A few other interesting, yet expected observations are that visibility increases with the increase in temprature, due to the summer having clearer skies and less fog and that wind speed is less in the summer relative to winter.

## Now we will try to answer the prediction question, can we predict the apparent temprature to a human being from the real temprature and other variables that affect it?

In [None]:
data

The Summary column is a lot simpler so we're going to drop the Daily Summary and opt to use just that for our prediction model.

In [None]:
data.drop(['Daily Summary'], axis = 1, inplace = True)

Let's vectorize the "Summary" and the "Precip Type" columns

In [None]:
vectorizer = CountVectorizer()
vectorizer2 = CountVectorizer()
X = vectorizer.fit_transform(data.Summary.values)
X2 = vectorizer2.fit_transform(data['Precip Type'].values)
arr = X.toarray()
arr2 = X.toarray()
for no, label in enumerate(vectorizer.get_feature_names()):
    data[label] = arr[:,no]
for no, label in enumerate(vectorizer2.get_feature_names()):
    data[label] = arr2[:,no]

In [None]:
data.drop(['Summary', 'Precip Type', 'Variation','and'], axis = 1, inplace =True)
#We dropped the variation column since that's basically the answer to our question to the model as well as "and" as it's a stopword with no intuitive meaning

Our data should now be all numeric

In [None]:
data

We'll try to predict the apparent temprature with a linear model after after splitting our data into training and testing sets.

In [None]:
xtrain, xtest , ytrain, ytest = ttt(data.drop('Apparent Temperature (C)', axis = 1) , data['Apparent Temperature (C)'])

print('X training shape =',  xtrain.shape, 'X test shape =',  xtest.shape, '\n', 'Y training shape =' , ytrain.shape, 'Y test shape ='  ,ytest.shape)

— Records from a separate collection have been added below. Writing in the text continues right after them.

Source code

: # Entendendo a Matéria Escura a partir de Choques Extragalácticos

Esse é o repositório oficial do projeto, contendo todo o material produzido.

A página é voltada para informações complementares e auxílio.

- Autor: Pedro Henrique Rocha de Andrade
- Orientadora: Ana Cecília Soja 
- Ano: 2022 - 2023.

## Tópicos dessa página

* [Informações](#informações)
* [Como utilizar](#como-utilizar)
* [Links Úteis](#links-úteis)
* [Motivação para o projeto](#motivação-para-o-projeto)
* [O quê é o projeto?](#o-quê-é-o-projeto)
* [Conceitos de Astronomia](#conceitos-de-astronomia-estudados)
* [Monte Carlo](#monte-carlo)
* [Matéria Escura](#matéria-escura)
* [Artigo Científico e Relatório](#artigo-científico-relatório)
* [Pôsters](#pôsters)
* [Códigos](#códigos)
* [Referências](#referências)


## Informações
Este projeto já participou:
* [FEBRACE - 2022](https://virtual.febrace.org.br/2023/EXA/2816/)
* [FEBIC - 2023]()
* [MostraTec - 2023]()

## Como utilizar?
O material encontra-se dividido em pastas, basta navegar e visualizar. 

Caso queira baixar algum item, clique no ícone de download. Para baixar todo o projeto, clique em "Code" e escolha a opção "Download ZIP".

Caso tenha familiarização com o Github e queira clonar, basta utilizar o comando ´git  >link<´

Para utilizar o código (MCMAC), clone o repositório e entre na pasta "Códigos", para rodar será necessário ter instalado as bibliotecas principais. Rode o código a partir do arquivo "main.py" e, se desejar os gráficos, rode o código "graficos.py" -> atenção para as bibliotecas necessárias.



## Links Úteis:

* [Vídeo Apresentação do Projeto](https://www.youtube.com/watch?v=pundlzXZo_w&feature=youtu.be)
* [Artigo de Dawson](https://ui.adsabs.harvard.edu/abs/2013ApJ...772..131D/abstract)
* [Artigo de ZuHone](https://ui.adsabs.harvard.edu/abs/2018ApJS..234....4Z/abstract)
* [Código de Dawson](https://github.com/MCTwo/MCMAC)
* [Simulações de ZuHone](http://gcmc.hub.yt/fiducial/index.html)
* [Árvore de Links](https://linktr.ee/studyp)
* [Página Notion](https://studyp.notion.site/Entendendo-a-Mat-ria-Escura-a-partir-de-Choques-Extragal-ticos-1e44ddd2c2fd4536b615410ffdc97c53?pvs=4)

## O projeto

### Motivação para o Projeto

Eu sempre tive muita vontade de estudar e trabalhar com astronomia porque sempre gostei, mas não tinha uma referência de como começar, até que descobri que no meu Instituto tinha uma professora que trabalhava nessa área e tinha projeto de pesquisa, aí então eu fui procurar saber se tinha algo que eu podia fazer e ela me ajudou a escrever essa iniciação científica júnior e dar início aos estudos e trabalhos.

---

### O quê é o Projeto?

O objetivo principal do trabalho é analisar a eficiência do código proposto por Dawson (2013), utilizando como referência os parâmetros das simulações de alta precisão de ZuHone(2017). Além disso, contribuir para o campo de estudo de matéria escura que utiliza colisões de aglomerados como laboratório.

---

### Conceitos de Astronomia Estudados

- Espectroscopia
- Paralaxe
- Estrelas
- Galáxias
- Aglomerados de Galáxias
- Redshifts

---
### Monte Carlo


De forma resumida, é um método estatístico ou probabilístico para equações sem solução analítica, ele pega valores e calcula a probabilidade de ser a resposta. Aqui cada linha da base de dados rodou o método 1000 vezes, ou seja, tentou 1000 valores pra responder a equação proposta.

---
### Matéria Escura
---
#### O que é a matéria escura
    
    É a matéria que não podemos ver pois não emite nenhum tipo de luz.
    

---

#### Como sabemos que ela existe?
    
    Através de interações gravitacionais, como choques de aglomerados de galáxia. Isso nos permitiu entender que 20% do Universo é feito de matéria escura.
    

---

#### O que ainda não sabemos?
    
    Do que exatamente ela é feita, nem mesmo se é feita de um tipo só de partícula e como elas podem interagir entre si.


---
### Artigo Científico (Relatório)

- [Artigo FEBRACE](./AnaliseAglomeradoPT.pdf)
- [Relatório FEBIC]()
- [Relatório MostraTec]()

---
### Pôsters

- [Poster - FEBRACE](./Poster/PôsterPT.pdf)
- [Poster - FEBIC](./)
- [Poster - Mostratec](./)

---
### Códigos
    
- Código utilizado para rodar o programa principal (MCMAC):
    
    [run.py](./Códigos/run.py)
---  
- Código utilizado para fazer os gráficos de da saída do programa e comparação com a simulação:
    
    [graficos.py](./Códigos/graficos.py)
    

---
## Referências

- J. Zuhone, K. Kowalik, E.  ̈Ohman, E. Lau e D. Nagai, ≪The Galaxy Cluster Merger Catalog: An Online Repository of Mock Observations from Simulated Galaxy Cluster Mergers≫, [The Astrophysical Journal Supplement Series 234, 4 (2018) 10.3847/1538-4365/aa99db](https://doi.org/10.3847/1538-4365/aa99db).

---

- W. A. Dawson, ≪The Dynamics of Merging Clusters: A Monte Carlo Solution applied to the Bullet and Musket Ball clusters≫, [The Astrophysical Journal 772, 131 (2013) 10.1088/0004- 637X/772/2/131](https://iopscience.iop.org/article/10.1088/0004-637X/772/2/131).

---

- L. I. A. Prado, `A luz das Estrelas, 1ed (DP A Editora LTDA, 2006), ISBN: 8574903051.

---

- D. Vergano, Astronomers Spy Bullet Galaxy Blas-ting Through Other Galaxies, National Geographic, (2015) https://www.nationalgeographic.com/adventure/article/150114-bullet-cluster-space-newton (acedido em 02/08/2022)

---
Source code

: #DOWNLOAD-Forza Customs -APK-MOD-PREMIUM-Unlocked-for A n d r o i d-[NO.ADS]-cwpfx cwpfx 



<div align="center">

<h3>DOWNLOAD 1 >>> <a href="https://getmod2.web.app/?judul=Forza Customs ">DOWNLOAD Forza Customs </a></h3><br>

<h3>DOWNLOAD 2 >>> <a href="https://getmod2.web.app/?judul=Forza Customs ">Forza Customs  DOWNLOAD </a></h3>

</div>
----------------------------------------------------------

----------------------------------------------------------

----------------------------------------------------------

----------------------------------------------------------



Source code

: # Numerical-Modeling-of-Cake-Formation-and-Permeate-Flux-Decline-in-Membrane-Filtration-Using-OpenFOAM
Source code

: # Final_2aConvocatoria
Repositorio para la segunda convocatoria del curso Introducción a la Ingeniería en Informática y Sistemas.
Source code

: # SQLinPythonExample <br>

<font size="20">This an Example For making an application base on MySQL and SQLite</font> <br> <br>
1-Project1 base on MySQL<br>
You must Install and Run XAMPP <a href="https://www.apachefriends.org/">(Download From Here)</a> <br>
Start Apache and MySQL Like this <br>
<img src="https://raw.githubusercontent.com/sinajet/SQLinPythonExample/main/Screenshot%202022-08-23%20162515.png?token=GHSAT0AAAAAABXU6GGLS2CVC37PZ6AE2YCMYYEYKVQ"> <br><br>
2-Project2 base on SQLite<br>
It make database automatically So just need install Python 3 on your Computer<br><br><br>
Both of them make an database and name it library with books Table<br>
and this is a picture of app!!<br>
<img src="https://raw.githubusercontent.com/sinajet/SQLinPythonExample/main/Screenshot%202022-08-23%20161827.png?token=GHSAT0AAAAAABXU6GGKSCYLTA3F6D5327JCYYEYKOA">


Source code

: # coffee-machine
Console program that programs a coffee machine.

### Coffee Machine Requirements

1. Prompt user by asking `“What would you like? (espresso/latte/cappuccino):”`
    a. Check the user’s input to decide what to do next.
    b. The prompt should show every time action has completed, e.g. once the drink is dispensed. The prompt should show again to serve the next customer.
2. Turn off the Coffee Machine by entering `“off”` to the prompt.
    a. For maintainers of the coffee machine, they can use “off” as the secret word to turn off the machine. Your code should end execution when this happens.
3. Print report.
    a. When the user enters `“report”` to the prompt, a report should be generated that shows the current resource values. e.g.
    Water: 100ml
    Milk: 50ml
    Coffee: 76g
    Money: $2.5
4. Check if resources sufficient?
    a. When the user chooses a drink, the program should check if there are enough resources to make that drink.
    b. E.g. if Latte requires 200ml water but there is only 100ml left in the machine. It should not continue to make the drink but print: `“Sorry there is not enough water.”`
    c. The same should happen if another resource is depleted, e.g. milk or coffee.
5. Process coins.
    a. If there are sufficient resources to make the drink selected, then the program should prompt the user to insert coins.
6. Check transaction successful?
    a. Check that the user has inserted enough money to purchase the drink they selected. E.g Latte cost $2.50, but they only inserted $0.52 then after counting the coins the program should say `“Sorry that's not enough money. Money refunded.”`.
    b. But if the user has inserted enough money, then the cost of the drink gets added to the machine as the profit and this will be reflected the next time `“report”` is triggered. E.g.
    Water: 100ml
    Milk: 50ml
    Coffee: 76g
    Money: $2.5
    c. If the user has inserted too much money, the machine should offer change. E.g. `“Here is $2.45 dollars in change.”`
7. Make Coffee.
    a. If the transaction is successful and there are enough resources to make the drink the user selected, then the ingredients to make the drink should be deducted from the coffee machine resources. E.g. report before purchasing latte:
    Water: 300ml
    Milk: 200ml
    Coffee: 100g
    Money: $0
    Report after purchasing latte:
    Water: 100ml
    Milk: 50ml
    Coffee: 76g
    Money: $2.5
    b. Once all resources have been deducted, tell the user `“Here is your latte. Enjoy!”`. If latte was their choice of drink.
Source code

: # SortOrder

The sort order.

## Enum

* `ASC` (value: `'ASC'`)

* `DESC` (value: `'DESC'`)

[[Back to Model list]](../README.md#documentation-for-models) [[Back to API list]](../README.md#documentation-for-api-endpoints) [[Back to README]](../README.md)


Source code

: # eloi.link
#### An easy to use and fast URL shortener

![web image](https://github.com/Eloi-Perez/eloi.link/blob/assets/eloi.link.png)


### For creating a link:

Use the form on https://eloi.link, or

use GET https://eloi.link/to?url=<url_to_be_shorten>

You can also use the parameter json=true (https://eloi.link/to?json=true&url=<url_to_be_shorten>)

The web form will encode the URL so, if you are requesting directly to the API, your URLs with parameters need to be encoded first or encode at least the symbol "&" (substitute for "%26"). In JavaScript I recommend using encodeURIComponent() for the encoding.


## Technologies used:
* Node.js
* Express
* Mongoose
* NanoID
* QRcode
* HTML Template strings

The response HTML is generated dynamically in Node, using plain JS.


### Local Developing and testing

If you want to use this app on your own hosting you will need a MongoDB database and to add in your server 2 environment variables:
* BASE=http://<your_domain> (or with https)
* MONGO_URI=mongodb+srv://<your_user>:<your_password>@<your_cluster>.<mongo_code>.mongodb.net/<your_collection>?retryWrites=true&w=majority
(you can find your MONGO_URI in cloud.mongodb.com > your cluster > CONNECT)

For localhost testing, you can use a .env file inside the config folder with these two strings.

Our training and testing sets are in shapes that make sense, now we will find out through a grid search which  linear regression characteristics yield the best results in predicting apparent temprature

In [None]:
param_grid = {
    'fit_intercept':[True,False],
    'normalize':[True,False]
}
grid = GridSearchCV(LinearRegression(),param_grid,cv = 10)
grid.fit(xtrain,ytrain.values.reshape(-1,1))
grid.best_params_

Using the parameters we computed, we try to predict the xtest data

In [None]:
model = LinearRegression(fit_intercept = True)
model.fit(xtrain,ytrain)
predicted= model.predict(xtest)

In [None]:
from scipy import stats
slope, intercept, r_value, p_value, std_err = stats.linregress(ytest,predicted)
print(f'R2 value of {r_value**2:.2f} with a p-value of {p_value:.2f}' )

### We get an R2 score of 99%, meaning that our data explains 99% of the variation of apparent weather from real weather! 
### with a P-value of 0%, meaning our R2 is definitely statistically significant

In [None]:
params = pd.Series(model.coef_, index=xtrain.columns)
params

### Reading the above coeffecients of every column of our training dataset in this linear regression task, it seems like the variables with the words humid, wind, dry or snow in the name have the highest effect on the output. Which makes sense as our exploration of the data proved most of those are very correlated with apparent temprature.